Since the partnership between Food Bank and the ASPCA started, 100,000 pounds of dog and cat food (400,000 meals) have been delivered to partner pantries in all five boroughs. By adding pet food and access to vital veterinary care to the resources they’re already offering, we’re assisting thousands more pet-owning families throughout the city.
Based on the success of this program, we’re planning to launch similar food-based partnerships in Los Angeles and Miami to complement our existing Community Engagement programs in those locations.
Focusing on Causes, Not Just Consequences
Whether we’re providing food, services or support, the objective is the same: find effective ways to curb the life-threatening effect of poverty on families with pets.

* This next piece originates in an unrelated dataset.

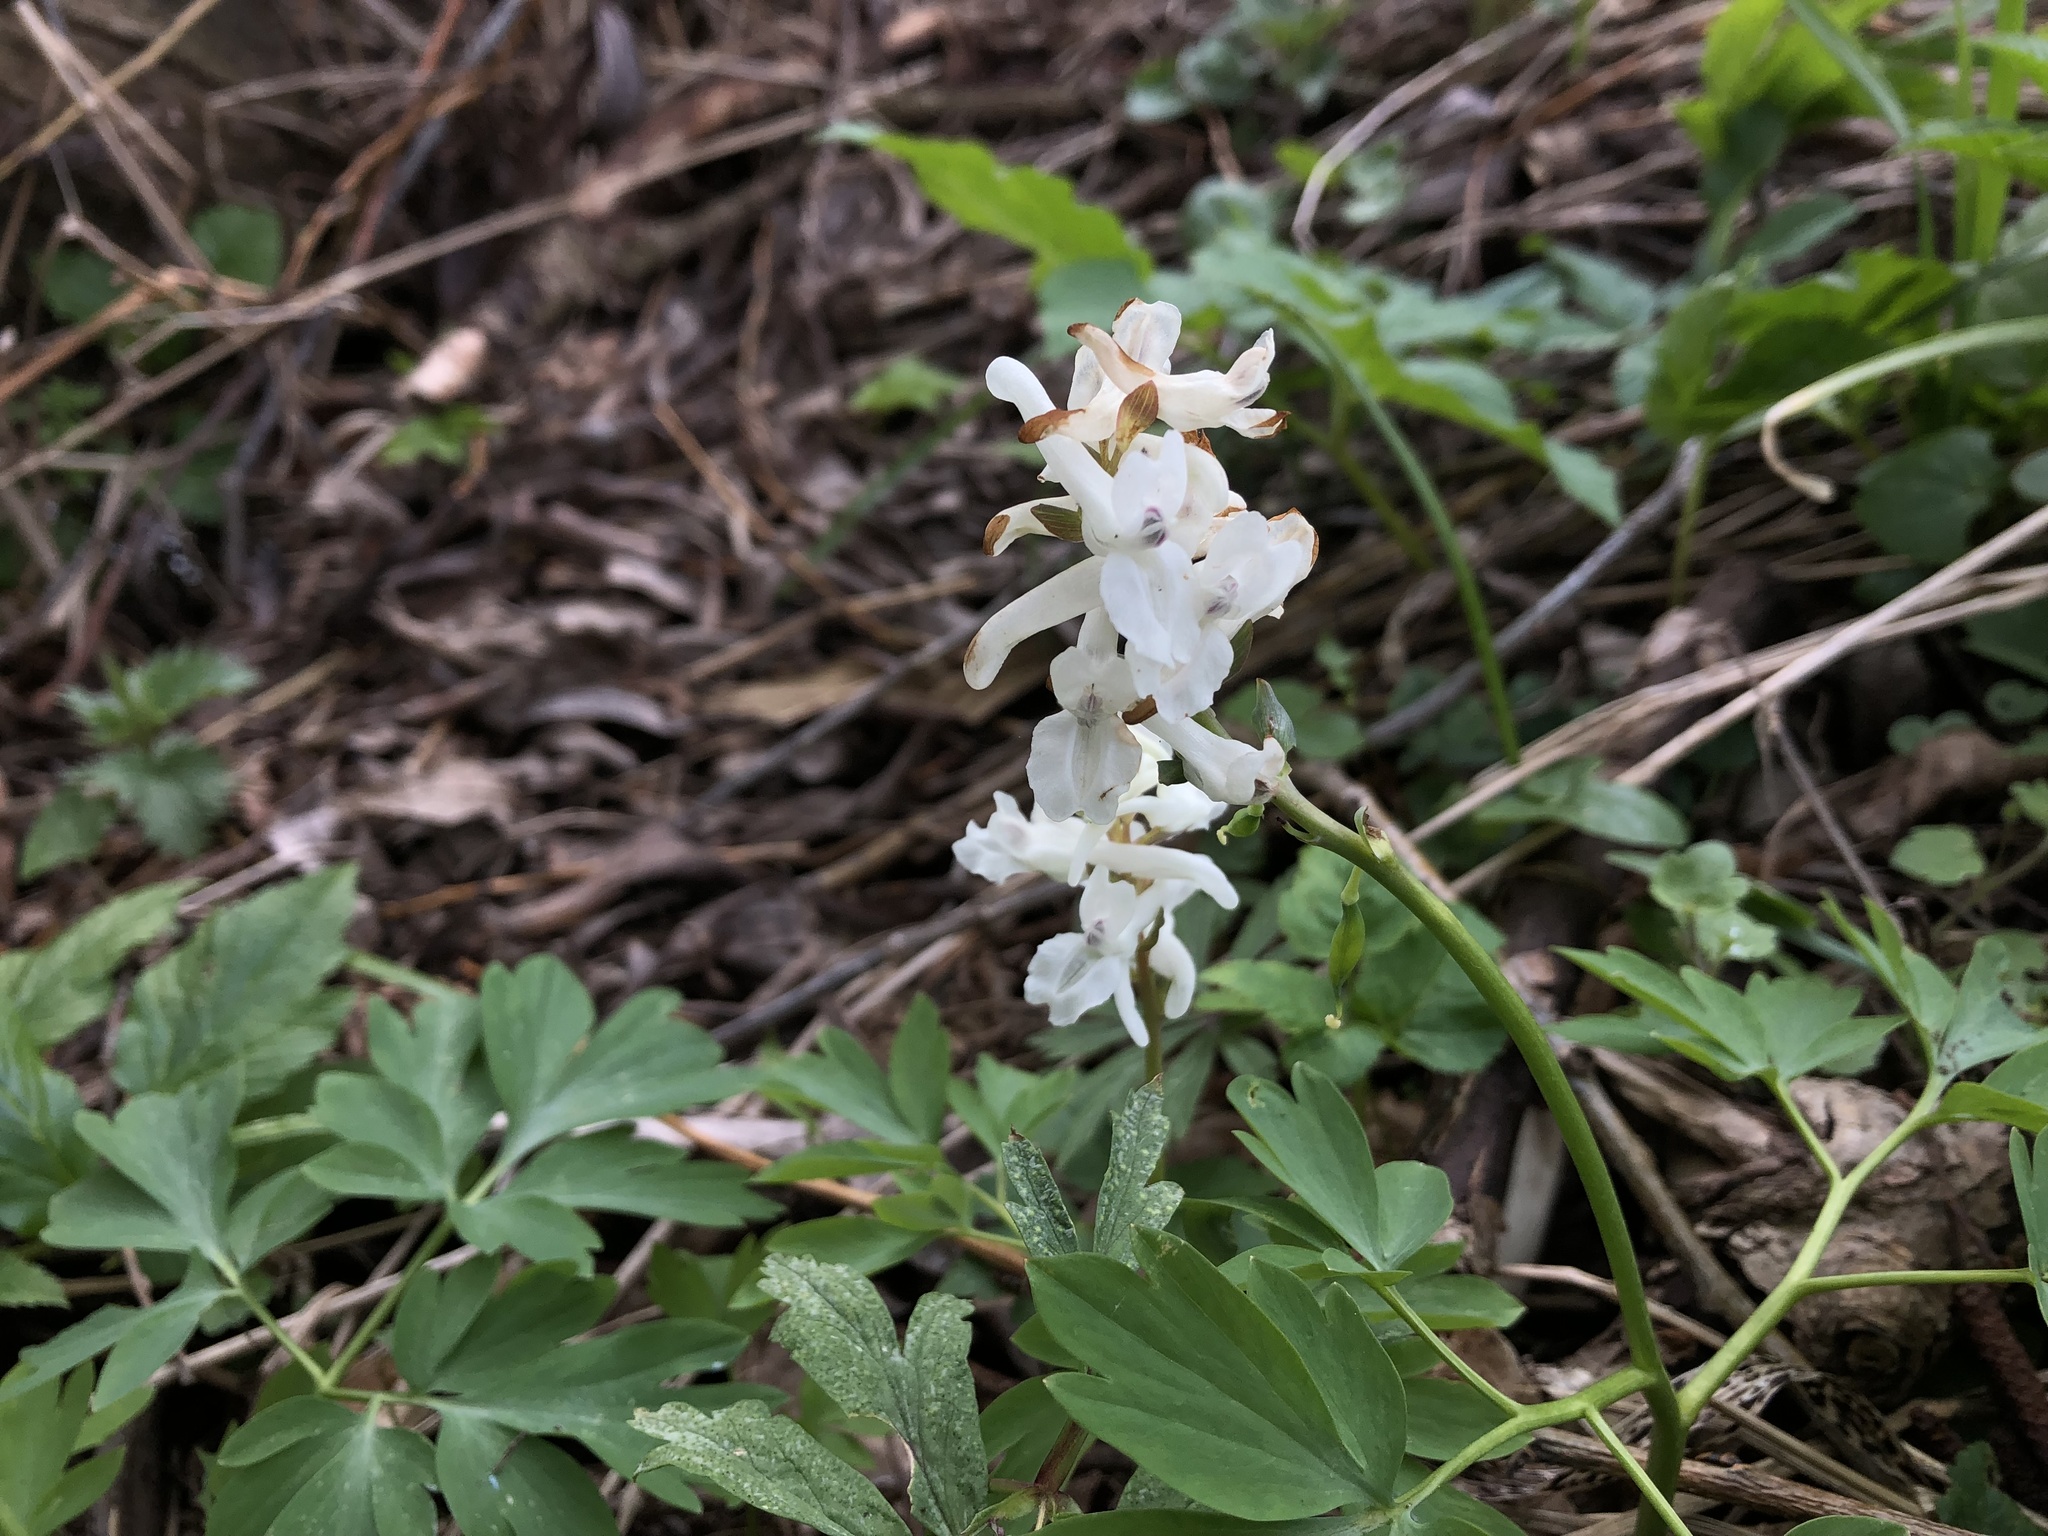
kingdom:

In this way, we’re addressing the root causes of animal homelessness, not just the consequences.
I believe the future of animal welfare lies in safety net services like these—helping people hold on to and responsibly care for their animals. Anybody, regardless of income, should be able to enjoy and benefit from the love and companionship that comes from pets, and nowhere is a pet safer than in a loving home. Let’s do everything we can to not only put them there, but keep them there.